In his talk, Friedlander will explore these often-unheard voices in Holocaust history and offer his insight on how -- in order to try to understand this tragedy -- the perspectives of both the historian and the witness must be woven together.
Contrary to most historical writing on the Holocaust, Friedlander considers the victims' voices as an essential element of the overall interpretation. "These individual voices are the most immediate testimonies about dimensions of ongoing events usually not perceived in other sources," he says. "Like flashes that illuminate parts of a landscape, they confirm intuitions; they warn us against easy generalizations; they tear through the smugness of scholarly detachment."

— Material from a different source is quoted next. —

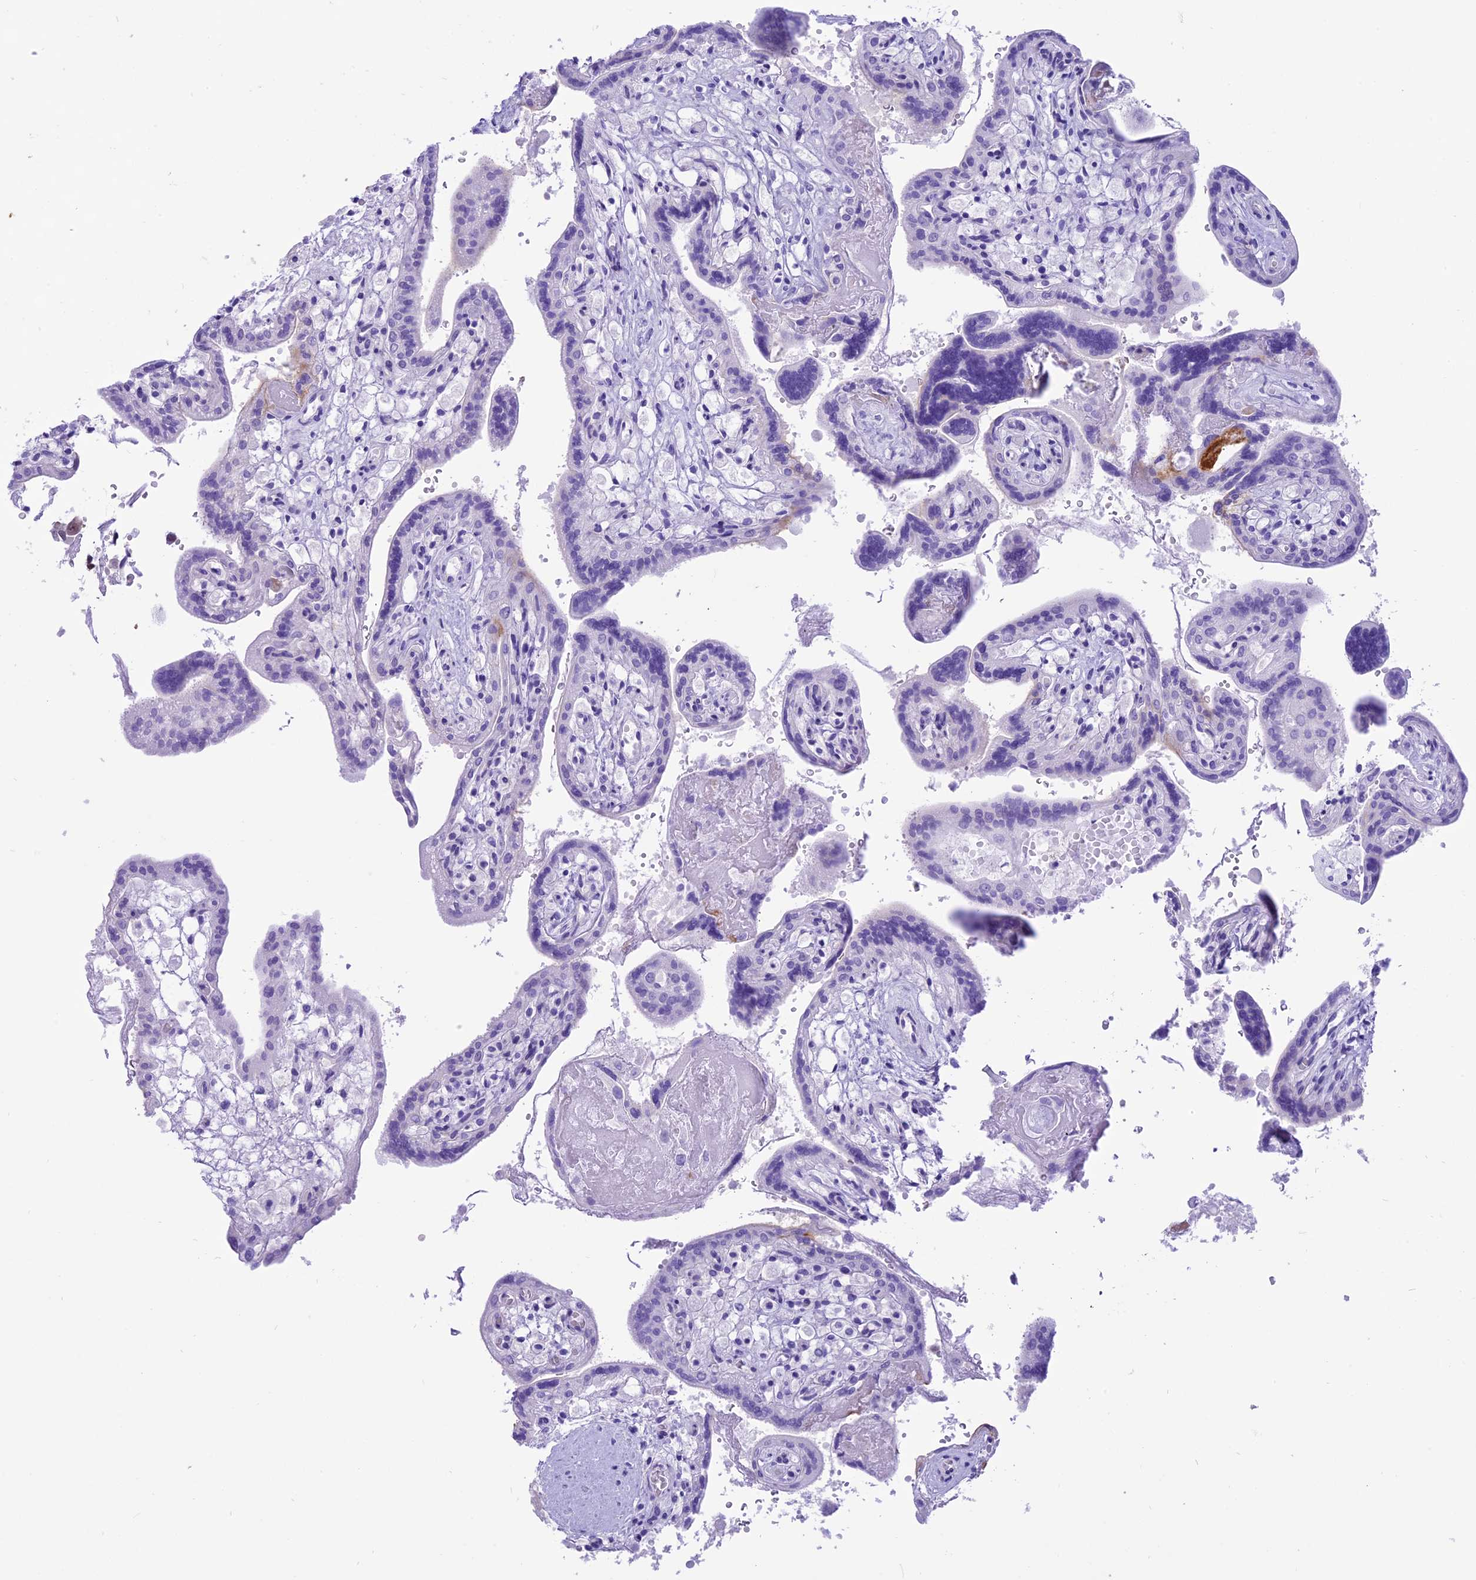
{"staining": {"intensity": "moderate", "quantity": "25%-75%", "location": "nuclear"}, "tissue": "placenta", "cell_type": "Trophoblastic cells", "image_type": "normal", "snomed": [{"axis": "morphology", "description": "Normal tissue, NOS"}, {"axis": "topography", "description": "Placenta"}], "caption": "Protein staining of unremarkable placenta reveals moderate nuclear positivity in about 25%-75% of trophoblastic cells.", "gene": "RPS6KB1", "patient": {"sex": "female", "age": 37}}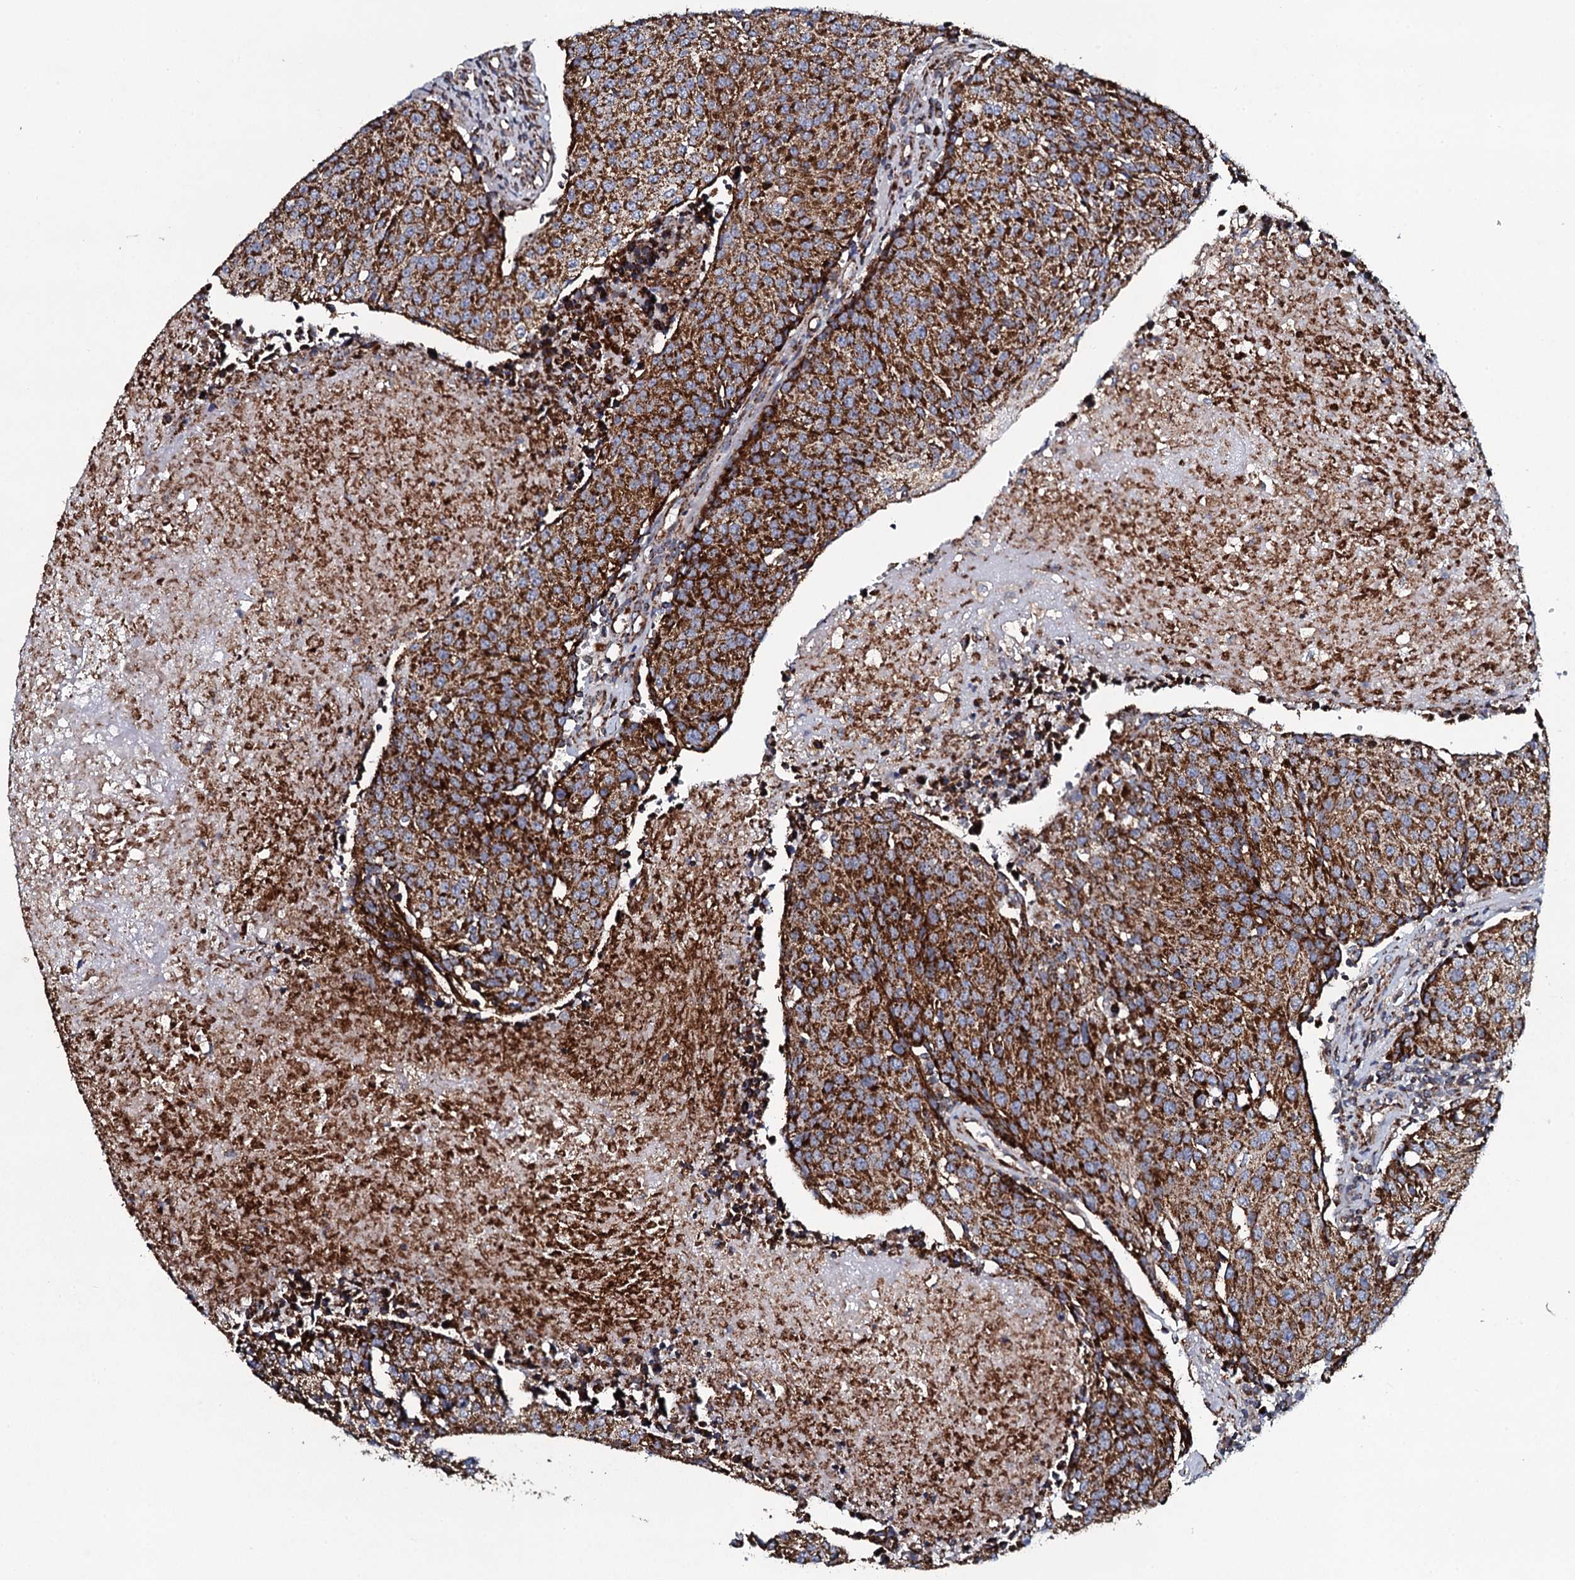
{"staining": {"intensity": "strong", "quantity": ">75%", "location": "cytoplasmic/membranous"}, "tissue": "urothelial cancer", "cell_type": "Tumor cells", "image_type": "cancer", "snomed": [{"axis": "morphology", "description": "Urothelial carcinoma, High grade"}, {"axis": "topography", "description": "Urinary bladder"}], "caption": "Urothelial cancer was stained to show a protein in brown. There is high levels of strong cytoplasmic/membranous staining in about >75% of tumor cells. The staining was performed using DAB to visualize the protein expression in brown, while the nuclei were stained in blue with hematoxylin (Magnification: 20x).", "gene": "EVC2", "patient": {"sex": "female", "age": 85}}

Born in Prague in 1932, Friedlander survived the war in France hidden in a Catholic seminary. In 1948 he emigrated to Israel. Friedlander currently serves as professor of history at UCLA where he holds the "1939" Club Chair in Holocaust Studies. He received the 2008 Pulitzer Prize for General Non-Fiction for his most recent book, "Nazi Germany and the Jews, vol. 2: The Years of Extermination: Nazi Germany and the Jews, 1939-1945."
The Tenenbaum Family Lecture Series, sponsored by Emory's Tam Institute for Jewish Studies, celebrates the family of the late Meyer W. Tenenbaum of Savannah, Ga., a 1931 alumnus of Emory College and a 1932 alumnus of Emory Law School. Other Tenenbaum family members who are Emory alumni include: his son, Samuel J. Tenenbaum of Columbia, S.C., Emory College class of 1965; nephew-in-law Ronald Kronowitz of Savannah, Emory Law School class of 1962; and nephew Bert Tenenbaum of Savannah, Emory College class of 1975.